Weekly Indicators: Blizzard edition

- by New Deal democrat

I'll post these over the weekend as an update here, so if you are in an area that will be experiencing the usual lousy winter weather, you can click on over and warm up with a few timely statistical items.
UPDATE: Here are the weekly high-frequency indicators...

ICSC same store sales were reported up +0.1% from the week before, and only +0.4% YoY.

Similarly, Shoppertrak reported YoY "retail sales slipped 4.5 percent for the week ending January 30 while sales fell 6.5 percent versus the previous week ending January 23."

Oddly, although neither Shoppertrak nor the ICSC had sales in January at any time increasing YoY more than inflation -- and indeed generally less, for the month, the report was very positive:

While typically the lightest month of the year in terms of volume, and
no doubt in large part due to extremely easy comparisons to a year ago,
January's strong performance nonetheless suggests retailers might have
finally turned the corner. Preliminary results show total sales
increased 5.6% from a year ago to $26.6 billion for the 32 retailers we
track, while same-store sales were up 3.3%. This is the fifth straight
gain after 12 consecutive months of declines, and the best showing
since April 2008.

Auto sales for January were down from December (not unexpected given seasonality) at 10.8M annualized sales, but up more than 10% over a horrible January 2009.

Railfax reported cyclical traffic up ~15% from a year ago, an excellent sign of economic growth. Intermodal and total traffic loads were also up. Baseline traffic was still slightly behind last year.

The BLS reported initial jobless claims of 480,000 for the last week of January, in a tight range with the 472,000 and 479,000 of the two prior weeks. It is clear that the readings in the 430,000-440,000 range in late December and early January were due to over-generous seasonal adjustments. For an improved jobs outlook, we need this number to start to decline again in the next few weeks.

The E.I.A. reported gasoline usage slightly down YoY for second straight week. Gasoline cost $2.66/gallon, down slightly from recent highs. Oil ended the week at $71.89. As you recall, the energy prices are my main concern for job and economic growth later in the year, so this decline is a welcome sign, even if some of it is due to dollar gains due to European woes.

Finally, The Daily Treasury Statement for Feb. 4 showed $36.2B in withholding taxes paid vs. $44.9B 4 days into February last year.

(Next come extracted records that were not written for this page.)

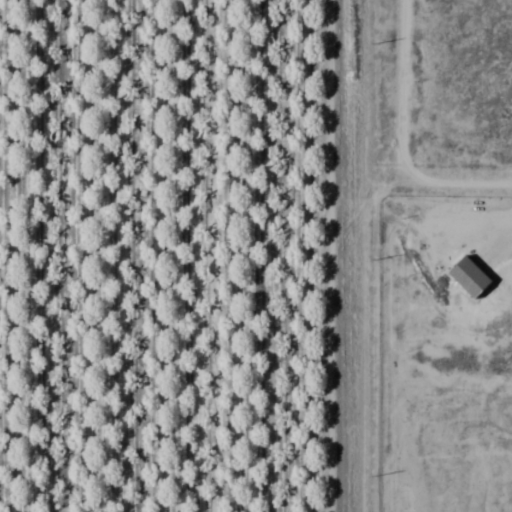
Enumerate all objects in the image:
road: (334, 256)
building: (468, 276)
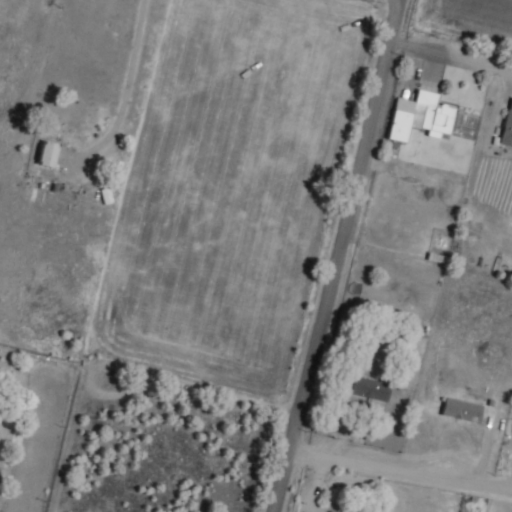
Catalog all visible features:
road: (137, 54)
road: (451, 55)
building: (419, 116)
building: (418, 117)
building: (507, 126)
building: (506, 128)
building: (46, 153)
building: (45, 154)
road: (338, 256)
building: (435, 257)
building: (403, 380)
building: (369, 388)
building: (370, 389)
building: (460, 409)
building: (461, 410)
road: (402, 468)
building: (330, 511)
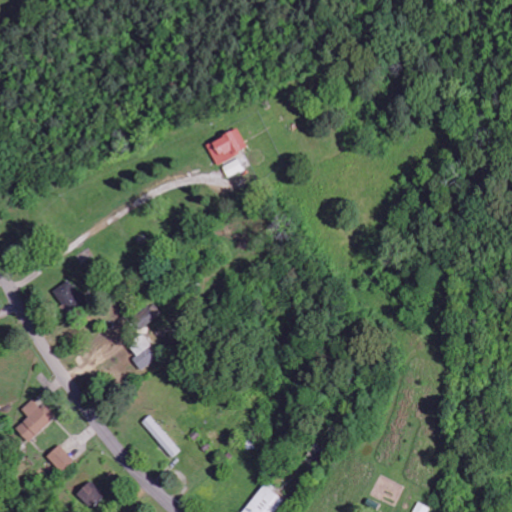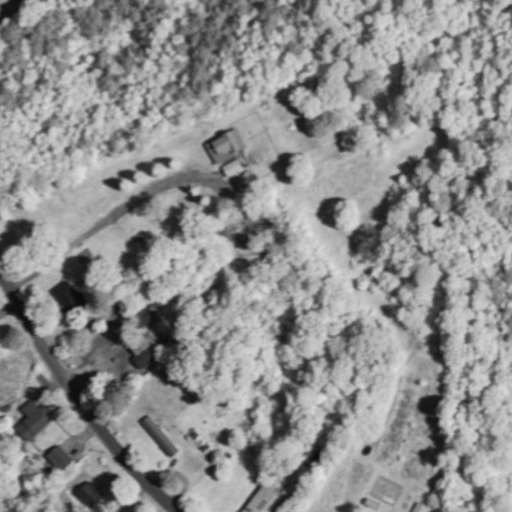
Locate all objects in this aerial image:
building: (227, 147)
building: (234, 168)
building: (69, 297)
building: (144, 357)
road: (81, 396)
building: (35, 421)
building: (162, 435)
building: (62, 458)
building: (92, 494)
building: (265, 500)
building: (422, 508)
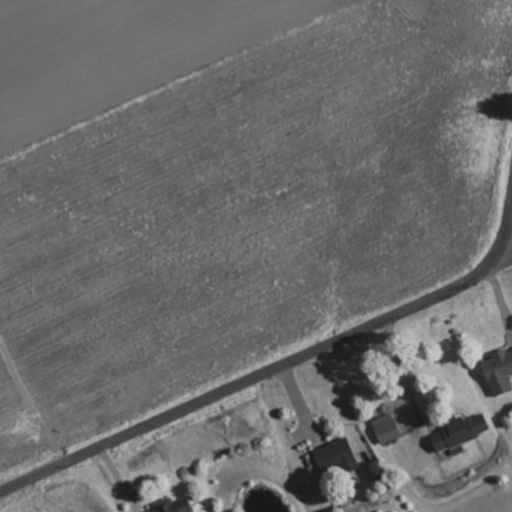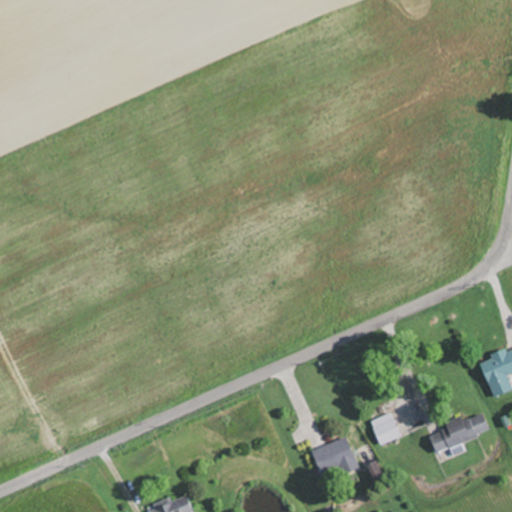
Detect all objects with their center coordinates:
road: (495, 264)
road: (281, 364)
building: (499, 373)
building: (386, 428)
building: (462, 432)
building: (337, 456)
road: (122, 478)
building: (180, 508)
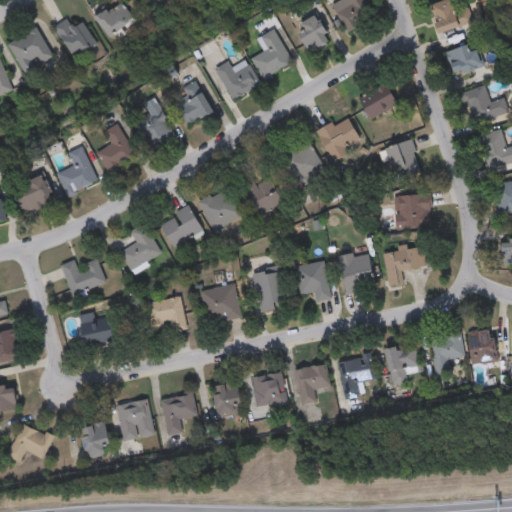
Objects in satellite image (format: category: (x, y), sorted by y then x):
road: (11, 8)
building: (353, 13)
building: (353, 14)
building: (450, 17)
building: (450, 18)
building: (116, 20)
building: (116, 20)
building: (313, 35)
building: (314, 35)
building: (76, 38)
building: (77, 38)
building: (31, 51)
building: (31, 51)
building: (272, 56)
building: (273, 57)
building: (465, 61)
building: (465, 62)
building: (4, 81)
building: (4, 81)
building: (238, 81)
building: (238, 81)
building: (379, 103)
building: (380, 103)
building: (194, 105)
building: (195, 105)
building: (486, 108)
building: (486, 108)
building: (155, 129)
building: (156, 130)
building: (340, 140)
building: (341, 140)
building: (116, 150)
building: (117, 151)
building: (496, 151)
building: (496, 151)
road: (209, 157)
building: (403, 161)
building: (404, 162)
building: (305, 165)
building: (305, 165)
building: (78, 174)
building: (78, 175)
building: (36, 196)
building: (36, 196)
building: (261, 197)
building: (262, 197)
building: (504, 198)
building: (504, 199)
building: (2, 210)
building: (222, 210)
building: (222, 210)
building: (2, 212)
building: (413, 212)
building: (414, 213)
building: (182, 229)
building: (182, 229)
building: (141, 250)
building: (141, 251)
building: (507, 253)
building: (507, 253)
building: (436, 261)
building: (404, 262)
building: (436, 262)
building: (404, 263)
building: (357, 273)
building: (357, 274)
building: (83, 278)
building: (84, 278)
building: (314, 282)
building: (315, 282)
building: (272, 291)
building: (272, 291)
road: (488, 292)
building: (222, 305)
building: (1, 306)
building: (1, 306)
building: (222, 306)
building: (168, 314)
building: (168, 314)
road: (417, 316)
road: (45, 321)
building: (100, 337)
building: (100, 337)
building: (10, 347)
building: (10, 348)
building: (483, 348)
building: (484, 349)
building: (446, 353)
building: (447, 354)
building: (403, 364)
building: (403, 365)
building: (355, 376)
building: (356, 377)
building: (312, 384)
building: (313, 384)
building: (269, 392)
building: (269, 392)
building: (8, 400)
building: (8, 401)
building: (228, 402)
building: (229, 403)
building: (178, 413)
building: (179, 414)
building: (136, 421)
building: (136, 422)
building: (96, 442)
building: (96, 442)
building: (29, 445)
building: (30, 446)
road: (509, 511)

The month of January ended with $140.4B paid vs. $151.8B a year ago, a decrease of (-6.7%). I continue to believe that the seasonally adjusted low for this recession was probably in October, although it is disconcerting to see a YoY GDP gain, however slight, coupled with a decrease in withholding taxes for jobs this large.

Aside from watching to see if initial jobless claims start to decline again or not, this week will be most notable for January retail sales. Seasonal adjustments will most likely once again determine if the data reported above is actually "good" or "bad."